There followed a silence which drowsed and buzzed to eternity, and during which Mr. Morrissy's curled moustaches straightened and grew limp and drooped. An edge of ice stiffened around Miss O'Malley. Incredulity, frozen and wan, thawed into swift comprehension and dismay, lit a flame in her cheeks, throbbed burningly at the lobes of her ears, spread magnetic and prickling over her whole stung body, and ebbed and froze again to immobility. She opposed her cousin's kind eyes with a stony brow.

"I think," said she rising, "that I had better see to my packing."

"Must you go?" said Mrs. Morrissy, with courteous unconcern, and she helped herself to cream. Her husband glared insanely at a pat of butter, and tried to look like some one who was somewhere else.

Miss O'Malley closed the door behind her with extreme gentleness.

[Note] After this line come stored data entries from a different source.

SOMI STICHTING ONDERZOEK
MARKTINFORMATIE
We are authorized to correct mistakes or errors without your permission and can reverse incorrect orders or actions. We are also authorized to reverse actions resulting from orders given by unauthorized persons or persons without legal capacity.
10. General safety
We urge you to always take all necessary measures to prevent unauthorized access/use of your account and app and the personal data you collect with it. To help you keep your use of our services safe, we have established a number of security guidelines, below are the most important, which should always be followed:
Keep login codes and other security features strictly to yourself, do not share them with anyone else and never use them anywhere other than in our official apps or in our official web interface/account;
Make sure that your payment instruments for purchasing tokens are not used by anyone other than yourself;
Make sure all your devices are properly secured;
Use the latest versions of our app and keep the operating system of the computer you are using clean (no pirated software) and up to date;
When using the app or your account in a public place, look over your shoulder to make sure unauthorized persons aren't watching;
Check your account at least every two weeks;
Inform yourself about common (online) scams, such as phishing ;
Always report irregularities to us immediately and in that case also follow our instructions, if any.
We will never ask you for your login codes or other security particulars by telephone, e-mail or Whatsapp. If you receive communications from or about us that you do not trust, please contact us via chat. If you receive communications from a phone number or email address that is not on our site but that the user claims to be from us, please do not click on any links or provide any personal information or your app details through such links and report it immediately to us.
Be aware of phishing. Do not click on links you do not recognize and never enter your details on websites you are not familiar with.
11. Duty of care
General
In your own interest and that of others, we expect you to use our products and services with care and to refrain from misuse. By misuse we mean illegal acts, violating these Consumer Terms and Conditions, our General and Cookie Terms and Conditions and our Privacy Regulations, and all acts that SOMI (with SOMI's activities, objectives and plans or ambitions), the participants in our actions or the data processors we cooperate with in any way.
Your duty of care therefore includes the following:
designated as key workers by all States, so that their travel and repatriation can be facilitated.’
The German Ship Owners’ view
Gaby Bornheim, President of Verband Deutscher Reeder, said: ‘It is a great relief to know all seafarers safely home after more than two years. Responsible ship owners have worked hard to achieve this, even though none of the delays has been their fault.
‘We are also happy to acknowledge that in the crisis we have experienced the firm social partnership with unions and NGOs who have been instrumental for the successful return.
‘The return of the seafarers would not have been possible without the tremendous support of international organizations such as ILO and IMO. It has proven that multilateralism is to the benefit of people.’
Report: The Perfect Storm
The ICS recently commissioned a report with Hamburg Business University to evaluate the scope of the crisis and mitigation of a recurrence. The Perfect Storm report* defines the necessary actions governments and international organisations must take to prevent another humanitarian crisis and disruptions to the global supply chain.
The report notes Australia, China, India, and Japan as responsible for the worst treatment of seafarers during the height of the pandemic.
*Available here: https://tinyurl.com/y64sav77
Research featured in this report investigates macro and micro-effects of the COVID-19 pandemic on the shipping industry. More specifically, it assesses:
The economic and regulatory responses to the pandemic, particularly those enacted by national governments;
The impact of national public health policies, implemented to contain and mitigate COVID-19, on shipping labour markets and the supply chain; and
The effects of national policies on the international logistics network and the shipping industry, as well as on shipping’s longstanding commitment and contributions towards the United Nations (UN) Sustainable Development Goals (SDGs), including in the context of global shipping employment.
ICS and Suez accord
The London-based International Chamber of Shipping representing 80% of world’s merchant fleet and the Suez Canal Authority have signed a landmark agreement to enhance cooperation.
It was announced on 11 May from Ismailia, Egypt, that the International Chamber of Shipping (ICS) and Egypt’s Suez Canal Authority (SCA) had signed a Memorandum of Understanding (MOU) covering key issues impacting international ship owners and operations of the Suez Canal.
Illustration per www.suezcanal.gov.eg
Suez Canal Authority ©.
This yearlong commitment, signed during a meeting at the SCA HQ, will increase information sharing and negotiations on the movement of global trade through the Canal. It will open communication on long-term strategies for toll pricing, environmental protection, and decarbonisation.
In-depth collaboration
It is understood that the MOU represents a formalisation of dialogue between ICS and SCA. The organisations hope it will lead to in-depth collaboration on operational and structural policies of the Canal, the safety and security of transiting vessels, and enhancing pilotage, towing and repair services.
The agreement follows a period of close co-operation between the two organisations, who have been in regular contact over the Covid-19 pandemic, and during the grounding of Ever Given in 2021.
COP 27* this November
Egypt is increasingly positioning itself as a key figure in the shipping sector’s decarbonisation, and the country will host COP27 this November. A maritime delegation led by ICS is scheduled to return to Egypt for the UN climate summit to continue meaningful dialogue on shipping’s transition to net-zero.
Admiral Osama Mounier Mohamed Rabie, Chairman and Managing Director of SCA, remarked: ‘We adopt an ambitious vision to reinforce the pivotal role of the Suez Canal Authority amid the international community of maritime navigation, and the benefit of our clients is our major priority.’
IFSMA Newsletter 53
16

So the matter lay. But the position was unchanged. For a little time peace would reign in that household, but the same driving necessity remained, and before long another, and perhaps more virulent, serpent would have to be requisitioned for the assuagement of those urgent woes. A man's moustaches will arise with the sun; not Joshua could constrain them to the pillow after the lark had sung reveille. A woman will sit pitilessly at the breakfast table however the male eye may shift and quail. It is the business and the art of life to degrade permanencies. Fluidity is existence, there is no other, and for ever the chief attraction of Paradise must be that there is a serpent in it to keep it lively and wholesome. Lacking the serpent we are no longer in Paradise, we are at home, and our sole entertainment is to yawn when we wish to.